ここからが本論なのですが、結論から。すべての本(編著書の他人の論考を除いて)が失格などという生易しい代物ではなく、支離滅裂でとうてい数ページと読めない偽書です。こう断定するのですから、私が間違っていたら、私が大恥をかくのです。私は読書家としても、古本屋としても、編集者としても、またマルクス学徒としても、自信を持って言い切っているのです。
どの一冊でもよろしい、そのうちの任意のどの数ページでもよいです。どうか読んで見てください。私はこれが理解できる人は、狂っていると思うのです。思想性がなっていないとか、本物でないといふのではありません。とにかく日本語になっていないのです。そしてこの場合の日本語の欠陥は日本語力の問題ではなく、論じようとしている対象についての認識の問題なのです。
私は編集者時代に多くの一般書の持ち込み原稿を見たわけではありませんが、それでも十数人は見ています。研究者のマトモな原稿は、注文を付けてリライトして貰って、こちらが最終的に朱を入れれば本になるのです。でも半数以上の素人の本は持ち込み段階で、ハナから読めないのです。丁寧に怒らせないように断ります。断っておきますが、これは主要には国語的にどうか、ではありません。大学の優れた研究者であっても、文筆家ではありませんから、文が下手だったりはいらっしゃるわけです。例えば岡大教授の藤井駿先生のような人です。これを直して本にするのが編集者です。

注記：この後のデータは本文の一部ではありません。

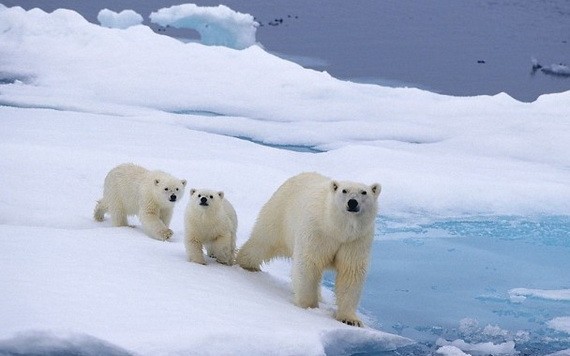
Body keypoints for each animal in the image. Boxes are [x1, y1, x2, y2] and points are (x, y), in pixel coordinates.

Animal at [235, 171, 382, 326]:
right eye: (344, 190)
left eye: (364, 192)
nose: (352, 202)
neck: (336, 228)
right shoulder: (317, 231)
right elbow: (309, 263)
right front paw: (309, 307)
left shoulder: (356, 240)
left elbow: (350, 271)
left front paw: (350, 319)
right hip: (279, 214)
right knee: (262, 242)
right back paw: (247, 264)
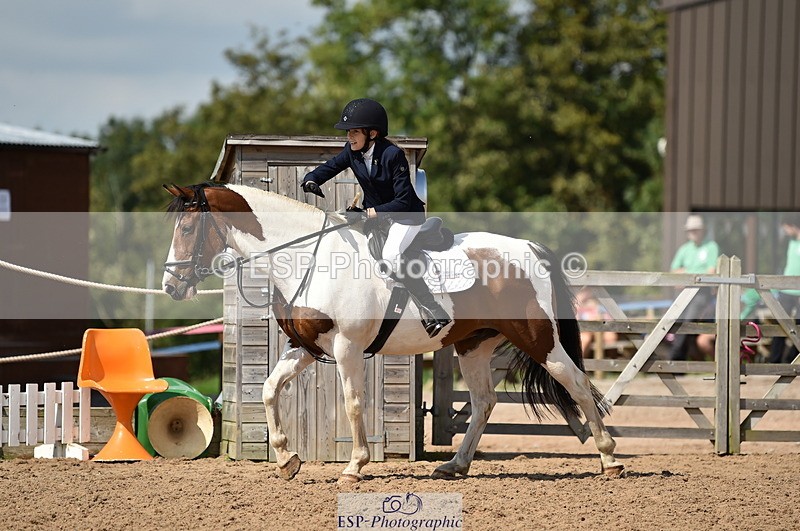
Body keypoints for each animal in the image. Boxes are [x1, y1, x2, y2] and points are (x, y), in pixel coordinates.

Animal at [161, 182, 624, 482]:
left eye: (186, 229)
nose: (171, 287)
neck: (307, 257)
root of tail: (531, 249)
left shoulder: (347, 348)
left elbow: (352, 404)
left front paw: (354, 467)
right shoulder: (305, 347)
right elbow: (270, 389)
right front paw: (287, 459)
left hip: (538, 338)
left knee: (578, 385)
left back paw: (609, 460)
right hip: (473, 346)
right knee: (484, 403)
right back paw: (455, 466)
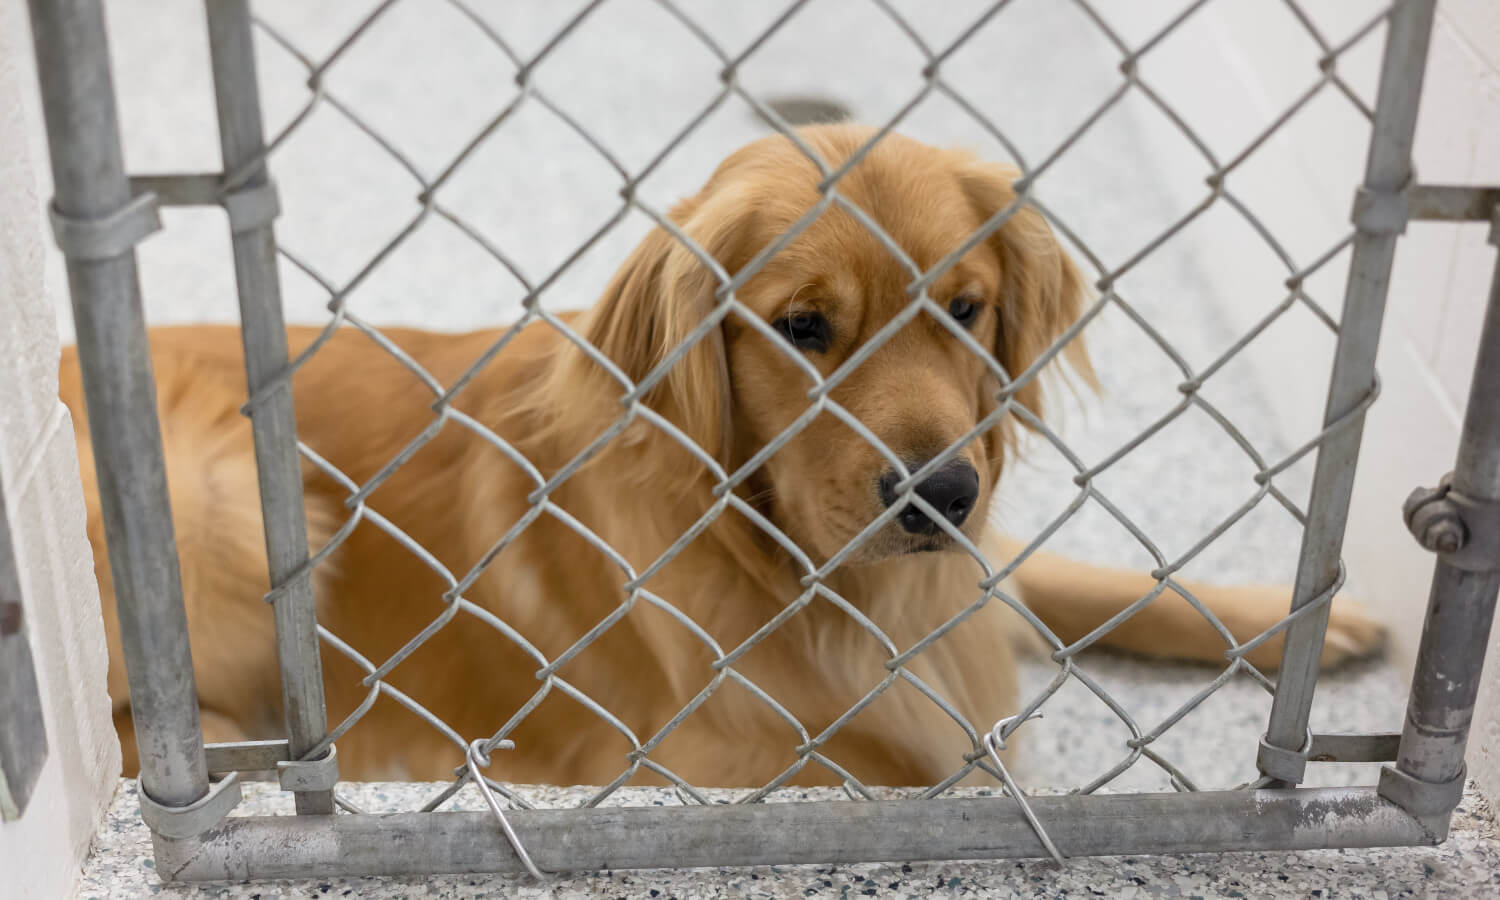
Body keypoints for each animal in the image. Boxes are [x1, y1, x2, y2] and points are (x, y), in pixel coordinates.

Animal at [64, 121, 1386, 786]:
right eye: (803, 329)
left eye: (963, 309)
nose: (941, 492)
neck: (790, 562)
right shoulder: (685, 758)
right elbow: (928, 766)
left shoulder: (967, 566)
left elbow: (1082, 579)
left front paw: (1284, 622)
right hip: (219, 500)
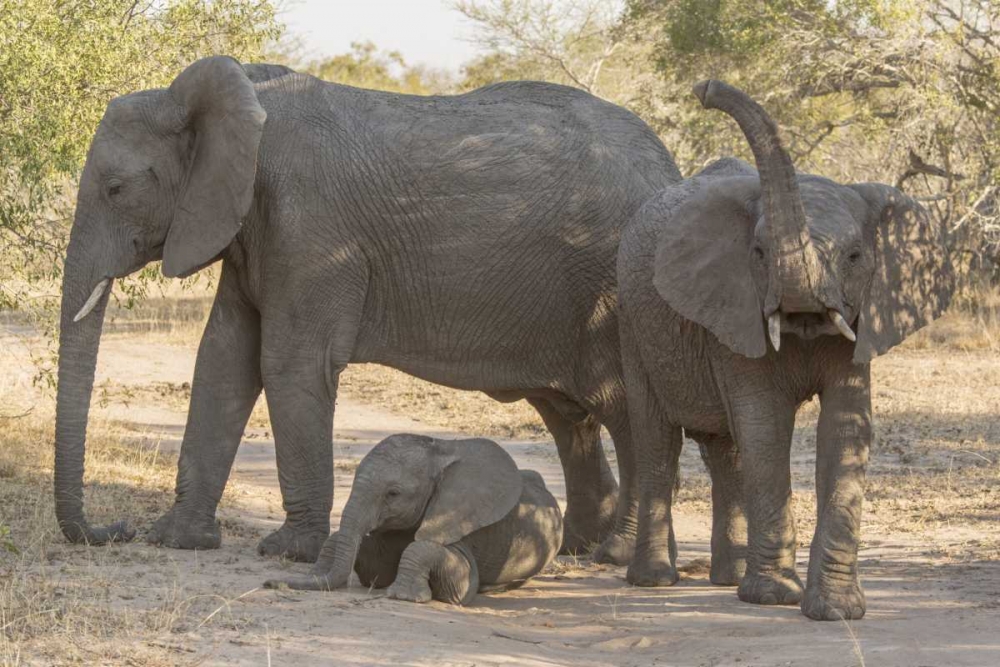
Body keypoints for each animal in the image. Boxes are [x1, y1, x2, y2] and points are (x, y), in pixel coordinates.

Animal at [52, 56, 682, 564]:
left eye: (114, 189)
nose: (115, 529)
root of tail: (670, 166)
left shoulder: (310, 230)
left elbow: (287, 364)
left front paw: (288, 552)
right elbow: (223, 360)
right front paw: (178, 540)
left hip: (614, 288)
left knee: (624, 408)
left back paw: (619, 555)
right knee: (568, 413)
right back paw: (577, 549)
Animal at [263, 433, 562, 604]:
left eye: (393, 494)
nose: (269, 583)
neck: (441, 451)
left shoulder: (462, 520)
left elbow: (462, 579)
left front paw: (403, 597)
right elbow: (378, 569)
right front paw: (316, 574)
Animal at [616, 81, 954, 620]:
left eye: (855, 256)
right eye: (758, 254)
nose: (705, 89)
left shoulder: (861, 320)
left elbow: (845, 429)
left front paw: (836, 610)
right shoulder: (734, 305)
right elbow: (766, 427)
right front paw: (775, 597)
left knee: (726, 451)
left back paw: (729, 578)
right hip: (630, 318)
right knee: (657, 441)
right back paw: (654, 581)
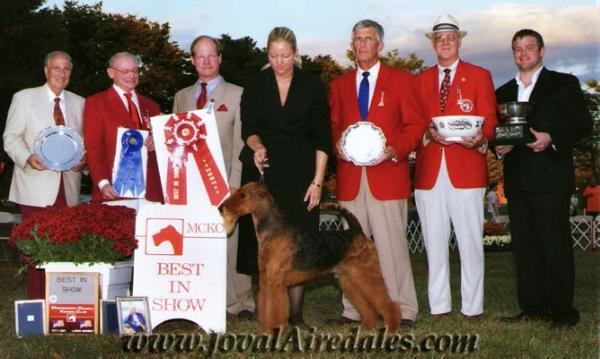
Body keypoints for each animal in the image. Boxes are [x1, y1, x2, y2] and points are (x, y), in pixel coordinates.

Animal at [218, 183, 400, 334]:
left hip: (366, 273)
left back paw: (391, 328)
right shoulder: (266, 280)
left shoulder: (275, 282)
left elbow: (274, 309)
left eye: (243, 195)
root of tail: (357, 231)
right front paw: (265, 330)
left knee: (387, 303)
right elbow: (265, 306)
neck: (273, 231)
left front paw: (274, 331)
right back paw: (368, 326)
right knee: (367, 306)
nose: (221, 208)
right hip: (350, 278)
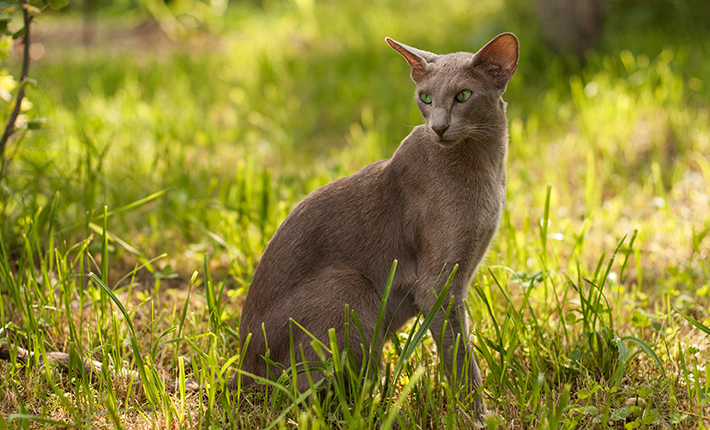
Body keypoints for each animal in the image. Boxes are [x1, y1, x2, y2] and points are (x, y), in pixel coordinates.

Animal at [236, 32, 520, 420]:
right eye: (425, 98)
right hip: (350, 288)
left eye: (463, 96)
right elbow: (461, 357)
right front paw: (478, 417)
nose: (438, 127)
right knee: (303, 396)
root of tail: (240, 374)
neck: (488, 167)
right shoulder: (439, 286)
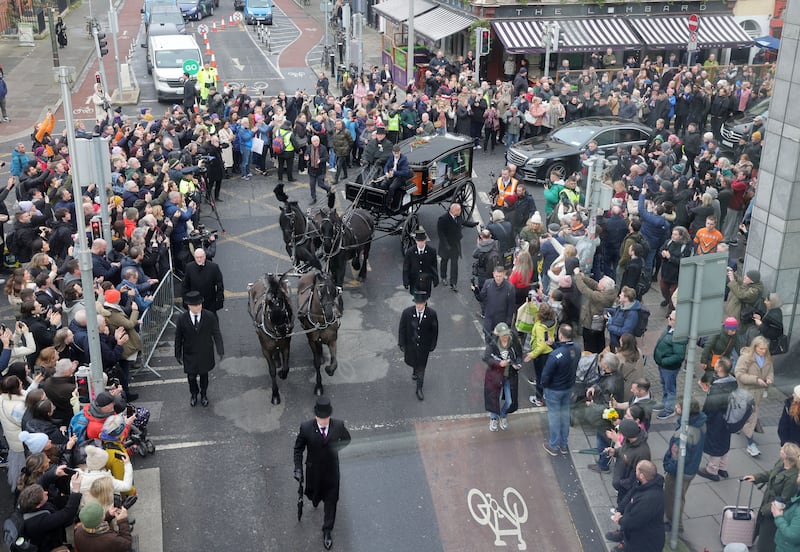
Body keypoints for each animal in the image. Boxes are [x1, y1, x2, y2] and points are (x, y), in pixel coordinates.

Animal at [248, 272, 296, 406]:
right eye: (268, 304)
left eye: (283, 300)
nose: (282, 329)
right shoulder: (266, 350)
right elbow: (272, 371)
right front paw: (275, 395)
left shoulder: (286, 345)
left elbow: (286, 367)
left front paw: (282, 373)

私は古本屋を始めてから、多くの人に岩間氏の著者について、自分の感想を言ったうえで意見を求めました。まず20年前に岡大法学部の女子学生(共産党員)です。「よく分からないヘンな先生」 ということでした。次にM学院高校のK先生です。まあ一級の読書家で歴史学徒ですワ。逃げの一手でした。モノ言えば唇が寒い、喋れば私が書くからでしょう 「分からん、私なんかの及ぶ先生ではないデス」。あと名前を挙げませんが、皆さんダンマリ、但し褒めた人はいませんでした。
私は一大学教授がここまで岡山の読書界を壊している例を知りません。それは岡山には立石憲利さんのような人は何人かいます。でも立石さんの本は日本語でしょう。意味は取れるでしょう。岩間氏とは違います。
私が岩間氏をどうしても看過できないと思ったのは、彼が長期間に亘って岡山部落問題研究所のトップであり続けているからです。いまもそうでしょう。本当にエライ先生だと思っているのか、それとも岡大名誉教授の利用価値なのか分かりませんが、私はちょっと黙っているわけには行かないのです。小畑先生まで名古屋大学で先輩だった岩間氏を持ち上げているのですから。